New Ransomware Highlights Widespread Adoption of Golang Language By Cyberattackers


A new malicious software (ransomware) variant that leverages Golang has been released. It indicates that cybercriminals leverage GoLang (programming language) to execute their malicious actions.

CrowdStrike obtained a specimen of the new ransomware strain, which has not been named yet. This malicious software has the same features as FiveHands and DeathRansom/HelloKitty. These malicious software variants that are believed to have been in existence since 2019 have been associated with various attacks against enterprise organizations, CD Projekt Red, and the developer of Cyberpunk 2077.

The identified specimen indicates the same functions to FiveHands and HelloKitty and has its elements written in C++ language. Further, it also matches the two variants in how the malware executes file encryption and secures command-line disputes. Similar to FiveHands, the new malicious software utilizes a practicable packer and leverages a value key to decodes its malware payload to create a memory.

It also uses the command line reversal “-key.” According to experts from CrowdStrike: “This method of using a memory-only dropper prevents security solutions from detecting the final payload without the unique key used to execute the packer.” Still, unlike FiveHands and HelloKitty, the new ransomware variant relies on a Go-based packer that encrypts its C++ malicious software payload.

Intezer, a network security organization, notes that not many malicious software used Go before 2019. However, today the programming language is fast becoming a favored option because it makes code compilation for multiple platforms easy and fast. Further, reverse-engineering under this programming language is nearly impossible.

Specimen rates have risen by nearly 2,000% in recent years. Crowdstrike’s specimen utilizes the most recent Golang v.1.16 version, launched in February 2021. CrowdStrike experts say:

“Although Golang-written malware and packers are not new, compiling it with the latest Golang makes it challenging to debug for malware researchers. That’s because all necessary libraries are statically linked and included in the compiler binary, and the function name recovery is difficult.”

Apart from using Go, the specimen comprises distinctive malicious software functions, including the power to encrypt disks and files before demanding paymentto releasef a decoding key. The payment demand note leads victims towards a Tor address to launch a direct chat with the malicious software’s dealers while claiming to have seized more than 1TB of their personal data.
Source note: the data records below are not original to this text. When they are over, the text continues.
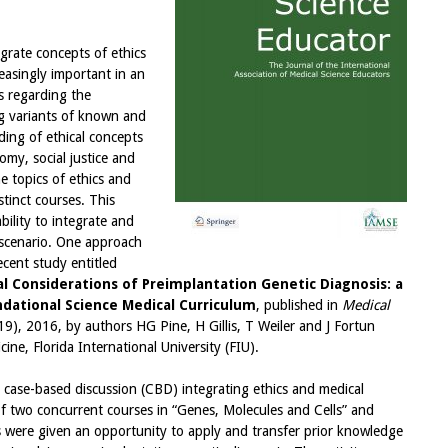
grate concepts of ethics
easingly important in an
s regarding the
ng variants of known and
ing of ethical concepts
omy, social justice and
e topics of ethics and
stinct courses. This
bility to integrate and
l scenario. One approach
ecent study entitled
al Considerations of Preimplantation Genetic Diagnosis: a
ndational Science Medical Curriculum
, published in
Medical
9), 2016, by authors HG Pine, H Gillis, T Weiler and J Fortun
ne, Florida International University (FIU).
e case-based discussion (CBD) integrating ethics and medical
of two concurrent courses in “Genes, Molecules and Cells” and
s were given an opportunity to apply and transfer prior knowledge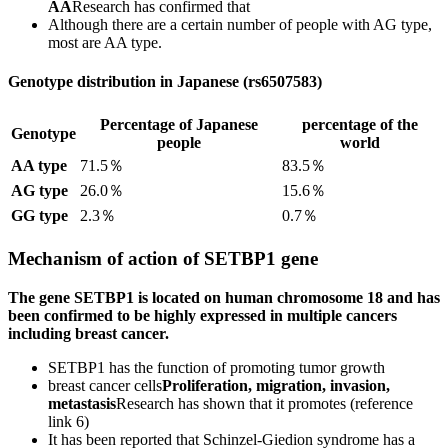
AA
Research has confirmed that
Although there are a certain number of people with AG type,
most are AA type.
Genotype distribution in Japanese (rs6507583)
Percentage of Japanese
percentage of the
Genotype
people
world
AA type
71.5％
83.5％
AG type
26.0％
15.6％
GG type
2.3％
0.7％
Mechanism of action of SETBP1 gene
The gene SETBP1 is located on human chromosome 18 and has
been confirmed to be highly expressed in multiple cancers
including breast cancer.
SETBP1 has the function of promoting tumor growth
breast cancer cells
Proliferation, migration, invasion,
metastasis
Research has shown that it promotes (reference
link 6)
It has been reported that Schinzel-Giedion syndrome has a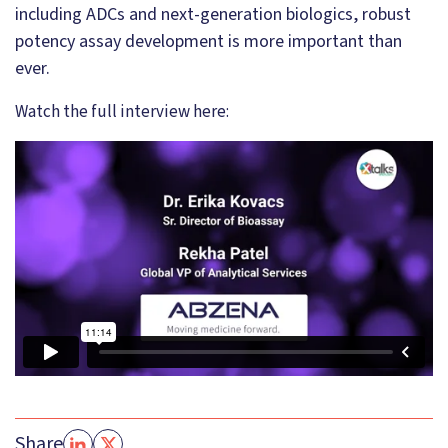
including ADCs and next-generation biologics, robust
potency assay development is more important than
ever.
Watch the full interview here:
Share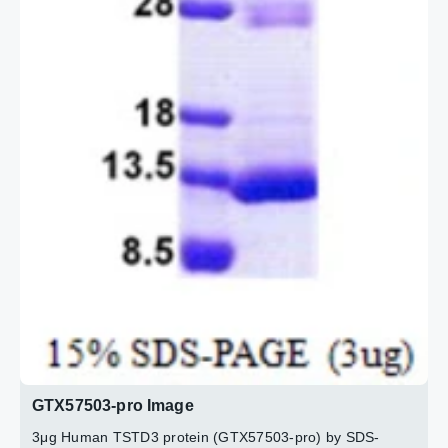
GTX57503-pro Image
3μg Human TSTD3 protein (GTX57503-pro) by SDS-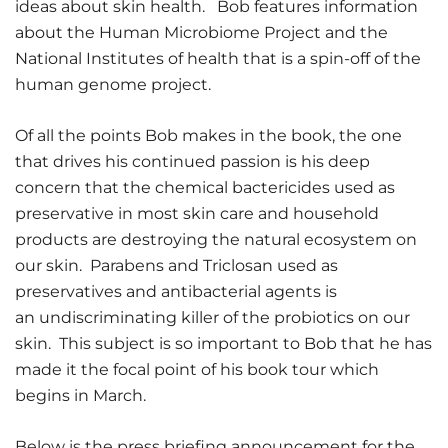
ideas about skin health. Bob features information
about the Human Microbiome Project and the
National Institutes of health that is a spin-off of the
human genome project.
Of all the points Bob makes in the book, the one
that drives his continued passion is his deep
concern that the chemical bactericides used as
preservative in most skin care and household
products are destroying the natural ecosystem on
our skin. Parabens and Triclosan used as
preservatives and antibacterial agents is
an undiscriminating killer of the probiotics on our
skin. This subject is so important to Bob that he has
made it the focal point of his book tour which
begins in March.
Below is the press briefing announcement for the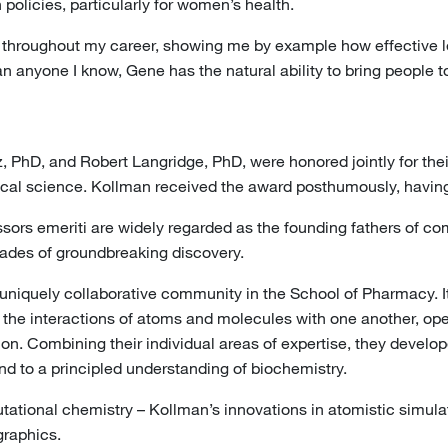
policies, particularly for women’s health.
hroughout my career, showing me by example how effective lead
 anyone I know, Gene has the natural ability to bring people to
PhD, and Robert Langridge, PhD, were honored jointly for their 
tical science. Kollman received the award posthumously, havi
sors emeriti are widely regarded as the founding fathers of 
ecades of groundbreaking discovery.
a uniquely collaborative community in the School of Pharmacy
 the interactions of atoms and molecules with one another, op
ion. Combining their individual areas of expertise, they develo
d to a principled understanding of biochemistry.
tational chemistry – Kollman’s innovations in atomistic simul
graphics.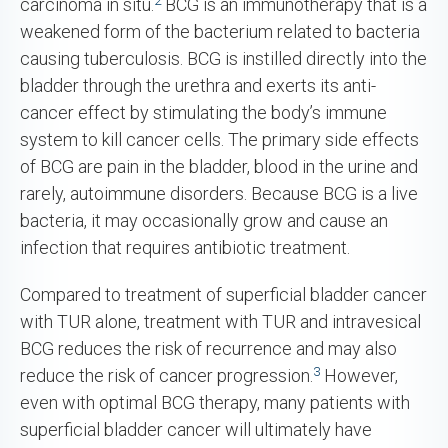
carcinoma in situ.
BCG is an immunotherapy that is a
weakened form of the bacterium related to bacteria
causing tuberculosis. BCG is instilled directly into the
bladder through the urethra and exerts its anti-
cancer effect by stimulating the body’s immune
system to kill cancer cells. The primary side effects
of BCG are pain in the bladder, blood in the urine and
rarely, autoimmune disorders. Because BCG is a live
bacteria, it may occasionally grow and cause an
infection that requires antibiotic treatment.
Compared to treatment of superficial bladder cancer
with TUR alone, treatment with TUR and intravesical
BCG reduces the risk of recurrence and may also
3
reduce the risk of cancer progression.
However,
even with optimal BCG therapy, many patients with
superficial bladder cancer will ultimately have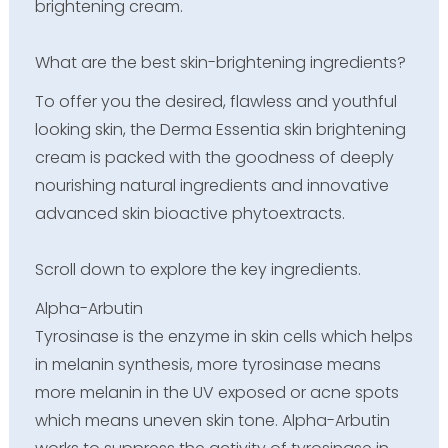
brightening cream.
What are the best skin-brightening ingredients?
To offer you the desired, flawless and youthful
looking skin, the Derma Essentia skin brightening
cream is packed with the goodness of deeply
nourishing natural ingredients and innovative
advanced skin bioactive phytoextracts.
Scroll down to explore the key ingredients.
Alpha-Arbutin
Tyrosinase is the enzyme in skin cells which helps
in melanin synthesis, more tyrosinase means
more melanin in the UV exposed or acne spots
which means uneven skin tone. Alpha-Arbutin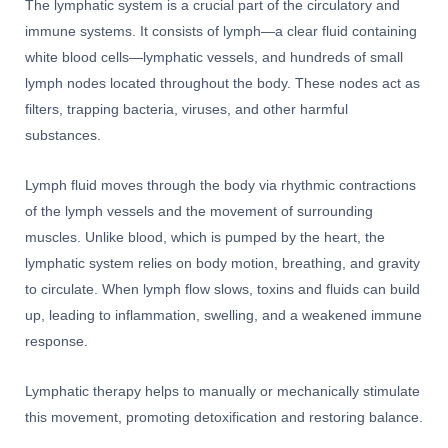
The lymphatic system is a crucial part of the circulatory and
immune systems. It consists of lymph—a clear fluid containing
white blood cells—lymphatic vessels, and hundreds of small
lymph nodes located throughout the body. These nodes act as
filters, trapping bacteria, viruses, and other harmful
substances.
Lymph fluid moves through the body via rhythmic contractions
of the lymph vessels and the movement of surrounding
muscles. Unlike blood, which is pumped by the heart, the
lymphatic system relies on body motion, breathing, and gravity
to circulate. When lymph flow slows, toxins and fluids can build
up, leading to inflammation, swelling, and a weakened immune
response.
Lymphatic therapy helps to manually or mechanically stimulate
this movement, promoting detoxification and restoring balance.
Often, such threats could suggest that the developers could be trying to execute double extortion. Should the victim fail to pay, they are scared of leaking their personal information. Recently, BlackBerry’s threat analysis department published a report on a new malicious software dubbed Chachi.

In the report, the team said that the new ransomware was written in the GoLang programming language.  Chachi was first identified during the beginning of 2020, and the initial strain of the RAT (Remote Access Trojan) and has been utilized in intruding French government institutions, with the most recent attack being on the US education department. BlackBerry experts noted that: “As this is such a new phenomenon, many-core tools to the analysis process are still catching up. This can make Go a more challenging language to analyze.”

Unlike the first strain of ChaChi, which had poor capabilities and execution, the new malicious software can now execute classic RAT activities like data exfiltration and backdoor generation, and dumping of credentials through the LSASS (windows local security authority subsystem service), DNS tunneling, network inventory, service generation, lateral operation across networks, and SOCKS proxy performance. This malicious software also utilizes Golang to steal data.

Chachi derived its name from Chashell and Chisel, the two off-the-peg devices the malicious software leverages to execute attacks. The devices are customized for attack purposes. Chashell is a counter shell DNS contributor, while Chisel is a port-forwarding channel.

BlackBerry experts are confident that the malicious software is from PYSA/Mespinoza. This criminal group has been in existence since 2018, which is popularly known for lancing malicious software drives and utilizing extensions.